GM, Honda team up to develop advanced hydrogen fuel cells
General Motors Co. and Honda Motor Co. took a big step toward putting out vehicles powered by hydrogen fuel cells by forming a joint venture to produce the systems for both companies' vehicles.
The automakers expect to begin production in 2020 at a GM battery-pack facility south of Detroit, creating about 100 new jobs. They'll also work together on setting up fueling stations to make the cars marketable.
And executives say the use of fuel cell systems may not be limited to cars.
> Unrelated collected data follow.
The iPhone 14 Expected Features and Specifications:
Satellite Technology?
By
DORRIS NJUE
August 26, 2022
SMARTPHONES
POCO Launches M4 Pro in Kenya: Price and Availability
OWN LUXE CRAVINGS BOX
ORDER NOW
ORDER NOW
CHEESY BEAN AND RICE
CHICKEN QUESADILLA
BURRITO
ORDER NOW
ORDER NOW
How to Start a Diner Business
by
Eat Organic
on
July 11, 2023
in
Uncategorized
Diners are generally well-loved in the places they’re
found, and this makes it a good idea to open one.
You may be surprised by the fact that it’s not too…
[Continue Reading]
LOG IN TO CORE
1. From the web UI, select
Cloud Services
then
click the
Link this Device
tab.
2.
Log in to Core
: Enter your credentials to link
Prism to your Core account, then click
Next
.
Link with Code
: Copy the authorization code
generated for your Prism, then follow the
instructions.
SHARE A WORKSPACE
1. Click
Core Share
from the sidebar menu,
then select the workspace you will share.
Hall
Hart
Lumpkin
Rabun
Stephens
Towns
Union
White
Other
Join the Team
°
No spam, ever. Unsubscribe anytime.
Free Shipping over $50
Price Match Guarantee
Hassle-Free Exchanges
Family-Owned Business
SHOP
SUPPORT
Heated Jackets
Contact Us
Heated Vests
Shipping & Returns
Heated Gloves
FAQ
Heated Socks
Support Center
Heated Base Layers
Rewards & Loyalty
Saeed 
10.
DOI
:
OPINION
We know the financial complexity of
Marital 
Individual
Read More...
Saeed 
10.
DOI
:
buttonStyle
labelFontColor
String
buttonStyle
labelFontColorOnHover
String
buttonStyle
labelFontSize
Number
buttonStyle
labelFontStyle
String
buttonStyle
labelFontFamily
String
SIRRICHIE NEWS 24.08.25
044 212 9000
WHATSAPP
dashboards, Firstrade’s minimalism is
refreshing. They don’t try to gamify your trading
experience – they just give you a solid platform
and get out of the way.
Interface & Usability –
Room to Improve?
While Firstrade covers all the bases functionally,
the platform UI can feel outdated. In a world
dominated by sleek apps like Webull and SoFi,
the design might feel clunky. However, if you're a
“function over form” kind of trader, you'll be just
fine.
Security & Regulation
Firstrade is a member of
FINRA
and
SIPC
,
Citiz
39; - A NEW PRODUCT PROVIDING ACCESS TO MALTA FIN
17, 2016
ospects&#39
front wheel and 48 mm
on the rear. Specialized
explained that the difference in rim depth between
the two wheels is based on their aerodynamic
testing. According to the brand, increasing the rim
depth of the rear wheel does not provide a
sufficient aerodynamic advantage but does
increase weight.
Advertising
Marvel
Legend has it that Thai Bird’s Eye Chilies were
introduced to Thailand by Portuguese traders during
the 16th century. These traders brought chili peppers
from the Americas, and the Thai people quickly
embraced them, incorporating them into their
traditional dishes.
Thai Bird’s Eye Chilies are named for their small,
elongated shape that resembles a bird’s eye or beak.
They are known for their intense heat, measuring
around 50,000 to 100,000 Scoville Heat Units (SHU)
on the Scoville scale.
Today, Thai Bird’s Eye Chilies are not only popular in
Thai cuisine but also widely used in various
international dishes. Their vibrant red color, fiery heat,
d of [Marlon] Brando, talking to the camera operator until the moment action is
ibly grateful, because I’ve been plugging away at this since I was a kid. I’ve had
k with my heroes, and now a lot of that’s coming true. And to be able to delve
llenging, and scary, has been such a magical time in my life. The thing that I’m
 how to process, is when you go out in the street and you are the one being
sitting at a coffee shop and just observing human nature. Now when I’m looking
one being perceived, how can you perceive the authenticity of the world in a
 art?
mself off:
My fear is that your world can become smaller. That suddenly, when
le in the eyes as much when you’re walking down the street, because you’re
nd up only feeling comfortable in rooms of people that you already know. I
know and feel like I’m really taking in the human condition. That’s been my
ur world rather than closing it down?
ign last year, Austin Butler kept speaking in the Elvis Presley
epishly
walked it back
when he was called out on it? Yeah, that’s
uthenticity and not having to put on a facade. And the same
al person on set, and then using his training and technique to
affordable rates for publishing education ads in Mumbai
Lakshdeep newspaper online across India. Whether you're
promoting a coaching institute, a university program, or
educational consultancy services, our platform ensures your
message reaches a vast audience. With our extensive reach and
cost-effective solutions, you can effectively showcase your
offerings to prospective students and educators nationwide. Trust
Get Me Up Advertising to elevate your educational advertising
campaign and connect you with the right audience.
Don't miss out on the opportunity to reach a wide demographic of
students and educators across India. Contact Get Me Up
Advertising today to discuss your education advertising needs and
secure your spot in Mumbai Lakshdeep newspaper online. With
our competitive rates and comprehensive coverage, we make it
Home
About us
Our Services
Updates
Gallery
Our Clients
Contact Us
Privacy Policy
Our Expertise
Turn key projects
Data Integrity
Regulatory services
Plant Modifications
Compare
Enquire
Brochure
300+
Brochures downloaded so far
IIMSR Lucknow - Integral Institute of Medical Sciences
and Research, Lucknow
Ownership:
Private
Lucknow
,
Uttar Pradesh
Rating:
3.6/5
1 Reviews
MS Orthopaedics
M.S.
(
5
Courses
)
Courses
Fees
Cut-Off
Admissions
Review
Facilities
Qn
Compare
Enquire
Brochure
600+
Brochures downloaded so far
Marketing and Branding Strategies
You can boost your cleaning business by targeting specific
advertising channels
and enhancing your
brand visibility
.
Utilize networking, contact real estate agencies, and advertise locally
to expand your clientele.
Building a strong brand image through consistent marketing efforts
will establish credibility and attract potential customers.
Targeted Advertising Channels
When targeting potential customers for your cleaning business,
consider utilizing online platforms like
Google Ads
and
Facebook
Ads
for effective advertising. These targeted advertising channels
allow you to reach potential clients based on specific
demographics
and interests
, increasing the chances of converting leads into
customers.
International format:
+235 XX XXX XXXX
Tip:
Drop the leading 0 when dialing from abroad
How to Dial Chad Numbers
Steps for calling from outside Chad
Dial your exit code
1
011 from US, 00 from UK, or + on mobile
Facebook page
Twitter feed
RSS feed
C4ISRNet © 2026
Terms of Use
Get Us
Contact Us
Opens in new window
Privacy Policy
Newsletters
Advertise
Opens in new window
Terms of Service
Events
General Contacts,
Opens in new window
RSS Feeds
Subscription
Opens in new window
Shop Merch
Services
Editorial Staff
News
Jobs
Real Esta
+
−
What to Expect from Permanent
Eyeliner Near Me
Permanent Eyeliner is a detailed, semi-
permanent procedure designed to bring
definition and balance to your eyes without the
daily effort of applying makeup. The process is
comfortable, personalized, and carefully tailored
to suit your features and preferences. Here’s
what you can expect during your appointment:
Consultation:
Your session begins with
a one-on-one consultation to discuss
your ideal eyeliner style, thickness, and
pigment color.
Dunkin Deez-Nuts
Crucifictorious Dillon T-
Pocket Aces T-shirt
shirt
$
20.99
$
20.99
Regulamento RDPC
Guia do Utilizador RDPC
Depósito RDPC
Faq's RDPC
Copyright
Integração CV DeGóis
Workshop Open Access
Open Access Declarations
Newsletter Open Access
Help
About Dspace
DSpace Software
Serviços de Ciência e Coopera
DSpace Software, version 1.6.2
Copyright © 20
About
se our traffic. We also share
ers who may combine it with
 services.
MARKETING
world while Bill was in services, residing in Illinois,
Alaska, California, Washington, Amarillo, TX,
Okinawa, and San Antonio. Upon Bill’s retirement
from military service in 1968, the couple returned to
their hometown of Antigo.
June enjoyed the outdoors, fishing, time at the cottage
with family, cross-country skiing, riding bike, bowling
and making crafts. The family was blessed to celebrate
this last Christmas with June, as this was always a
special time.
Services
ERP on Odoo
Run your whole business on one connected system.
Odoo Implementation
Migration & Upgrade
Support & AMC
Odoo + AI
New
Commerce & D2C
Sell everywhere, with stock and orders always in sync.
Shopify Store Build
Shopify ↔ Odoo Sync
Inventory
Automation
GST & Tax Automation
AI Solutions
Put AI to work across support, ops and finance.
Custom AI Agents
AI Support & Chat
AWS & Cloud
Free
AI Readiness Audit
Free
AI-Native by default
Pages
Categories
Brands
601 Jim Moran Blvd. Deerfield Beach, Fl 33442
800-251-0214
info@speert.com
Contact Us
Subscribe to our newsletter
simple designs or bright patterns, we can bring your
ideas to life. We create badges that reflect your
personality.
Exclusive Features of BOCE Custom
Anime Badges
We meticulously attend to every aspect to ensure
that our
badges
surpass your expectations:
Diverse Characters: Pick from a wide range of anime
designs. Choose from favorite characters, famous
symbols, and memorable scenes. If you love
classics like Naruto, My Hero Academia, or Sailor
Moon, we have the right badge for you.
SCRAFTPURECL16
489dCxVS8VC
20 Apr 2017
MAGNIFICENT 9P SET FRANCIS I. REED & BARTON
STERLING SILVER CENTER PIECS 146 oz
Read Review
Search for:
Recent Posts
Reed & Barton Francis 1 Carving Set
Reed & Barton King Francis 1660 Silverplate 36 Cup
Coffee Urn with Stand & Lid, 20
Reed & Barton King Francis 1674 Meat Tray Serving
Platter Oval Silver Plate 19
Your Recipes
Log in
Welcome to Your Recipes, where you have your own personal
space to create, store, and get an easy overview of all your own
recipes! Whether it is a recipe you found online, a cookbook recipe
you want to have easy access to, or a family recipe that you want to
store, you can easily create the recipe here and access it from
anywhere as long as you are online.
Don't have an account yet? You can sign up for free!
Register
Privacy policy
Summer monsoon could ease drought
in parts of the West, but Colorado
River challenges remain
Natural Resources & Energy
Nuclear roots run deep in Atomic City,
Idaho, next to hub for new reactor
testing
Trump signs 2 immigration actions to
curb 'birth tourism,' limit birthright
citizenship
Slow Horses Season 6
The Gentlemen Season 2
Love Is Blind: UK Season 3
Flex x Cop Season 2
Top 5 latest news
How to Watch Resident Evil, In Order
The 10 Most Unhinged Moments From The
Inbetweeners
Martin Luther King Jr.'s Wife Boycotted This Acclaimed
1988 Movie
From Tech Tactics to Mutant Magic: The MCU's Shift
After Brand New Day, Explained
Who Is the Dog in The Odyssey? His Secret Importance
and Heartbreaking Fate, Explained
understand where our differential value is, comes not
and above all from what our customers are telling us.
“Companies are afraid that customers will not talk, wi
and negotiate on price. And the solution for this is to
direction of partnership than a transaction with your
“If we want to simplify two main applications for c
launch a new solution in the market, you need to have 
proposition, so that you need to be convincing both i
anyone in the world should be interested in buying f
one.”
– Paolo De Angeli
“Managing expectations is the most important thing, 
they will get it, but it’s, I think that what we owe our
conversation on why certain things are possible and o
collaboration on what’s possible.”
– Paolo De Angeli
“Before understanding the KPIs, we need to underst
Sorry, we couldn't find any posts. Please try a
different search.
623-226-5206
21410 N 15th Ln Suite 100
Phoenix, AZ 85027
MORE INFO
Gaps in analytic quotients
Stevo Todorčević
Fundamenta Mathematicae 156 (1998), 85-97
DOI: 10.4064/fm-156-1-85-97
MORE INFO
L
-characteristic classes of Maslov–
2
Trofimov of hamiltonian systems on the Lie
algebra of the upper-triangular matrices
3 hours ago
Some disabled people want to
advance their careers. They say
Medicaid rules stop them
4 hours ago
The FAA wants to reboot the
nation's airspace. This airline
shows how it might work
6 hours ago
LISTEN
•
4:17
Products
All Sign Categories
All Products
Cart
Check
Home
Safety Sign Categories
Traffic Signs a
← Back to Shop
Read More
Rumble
They said at a joint news conference Monday in Detroit that they're exploring military, aerospace and even residential uses for the systems, which generate electricity to power vehicles.
The companies are equally sharing the $85 million cost of the venture, which came from a cooperative agreement on fuel cells that began in July of 2013. Executives said costs have come down dramatically since then and the new fuel cell system has become smaller, lighter, less complex and more durable.
The fuel cell producing part of the system has been reduced to the size of a box that would come close to fitting onto an airplane as carry-on luggage. A first-generation system from GM took up the entire floor space in a van, executives said.
GM isn't ready to say when it might have a fuel cell car ready to go on sale widely to the public. But product development chief Mark Reuss said that's not the only use. Fuel cells could have military applications as well as aerospace and even as home power generators, he said.
"The Army is very interested in that," Reuss said. "We've also done a lot of aerospace exploration on some of the backup systems that may be in some of those planes."
Honda started delivering the third generation of its Clarity fuel cell vehicle to U.S. customers in December.
Although GM and Honda have trimmed costs on the system by reducing the amount of precious metals in it and making it more efficient, the cost still will be higher than an internal combustion engine when production starts in 2020, said Charlie Freese, GM's executive director of global fuel cell business.
"We do think the building blocks are in place to close that gap," he said. "We are taking a lot of cost out to make the system much more affordable."